XII век заполнен творчеством зачинателей вагантской поэзии, XIII век — деятельностью безымянных эпигонов, а к XIV в. эта латинская лирика полностью сходит со сцены. Кризис перепроизводства ученых клириков рассосался сам собой, интересы ученого сословия переключились с овидианства на схоластику и мистику, по дорогам вместо бродячих школяров потянулись бродячие монахи-проповедники. А художественный опыт, накопленный латинской лирикой вагантов, перешел к рыцарской лирике на новых языках, располагавшей несравненно более широкой аудиторией.
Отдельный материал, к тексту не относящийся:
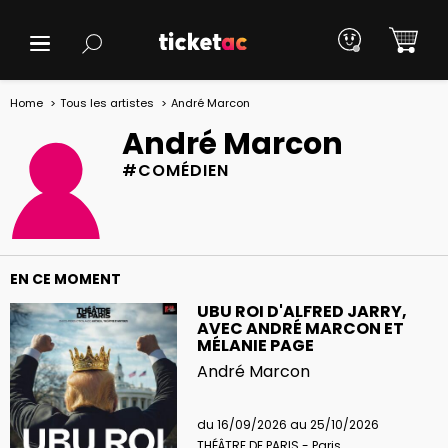
Home
Tous les artistes
André Marcon
André Marcon
#COMÉDIEN
EN CE MOMENT
UBU ROI D'ALFRED JARRY,
AVEC ANDRÉ MARCON ET
MÉLANIE PAGE
André Marcon
du 16/09/2026 au 25/10/2026
THÉÂTRE DE PARIS - Paris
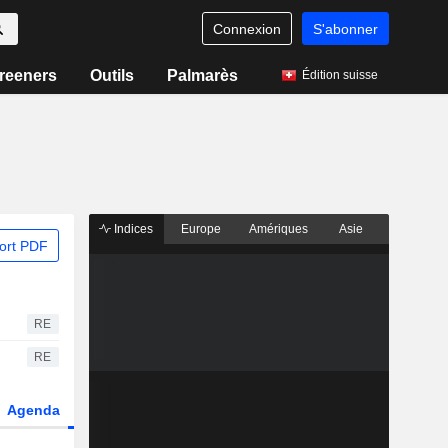
Connexion
S'abonner
reeners
Outils
Palmarès
Édition suisse
Indices
Europe
Amériques
Asie
ort PDF
RE
RE
Agenda
Secteur
Dérivés
Fonds et ETFs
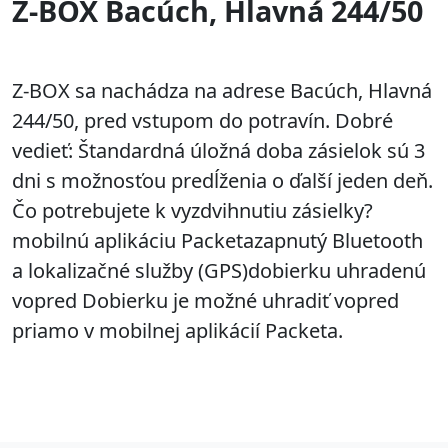
Z-BOX Bacúch, Hlavná 244/50
Z-BOX sa nachádza na adrese Bacúch, Hlavná
244/50, pred vstupom do potravín. Dobré
vedieť: Štandardná úložná doba zásielok sú 3
dni s možnosťou predĺženia o ďalší jeden deň.
Čo potrebujete k vyzdvihnutiu zásielky?
mobilnú aplikáciu Packetazapnutý Bluetooth
a lokalizačné služby (GPS)dobierku uhradenú
vopred Dobierku je možné uhradiť vopred
priamo v mobilnej aplikácií Packeta.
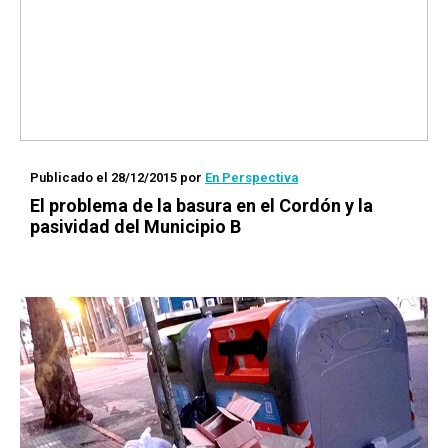
Publicado el 28/12/2015
por
En Perspectiva
El problema de la basura en el Cordón y la
pasividad del Municipio B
В популярной вагантской поэме-дебате о том, кто достойнее любви — клирик или рыцарь, Флора говорит Филлиде:

Силу чар Венериных и любви законы Самым первым высказал клирик мой ученый: Рыцарь лишь за клириком стал певцом Дионы, И в твоей же лире есть клириковы звоны, —

            (Перевод Б. Ярхо)

Поэзия трубадуров родилась одновременно с поэзией вагантов и жила с нею в сложном взаимовлиянии; поэзия северофранцузских труверов, по существу, была тоже творчеством клириков-латинистов, но переключившихся на обслуживание новоязычной рыцарской публики; поэзия немецких миннезингеров в сильнейшей степени опиралась на чувственную лирику вагантов в своей эволюции от изысканно-придворного к грубовато-сельскому стилю. Так прошла через латинскую школу и эта отрасль новоевропейской литературы, которой предстояла такая великая будущность в эпоху Возрождения и в Новое время.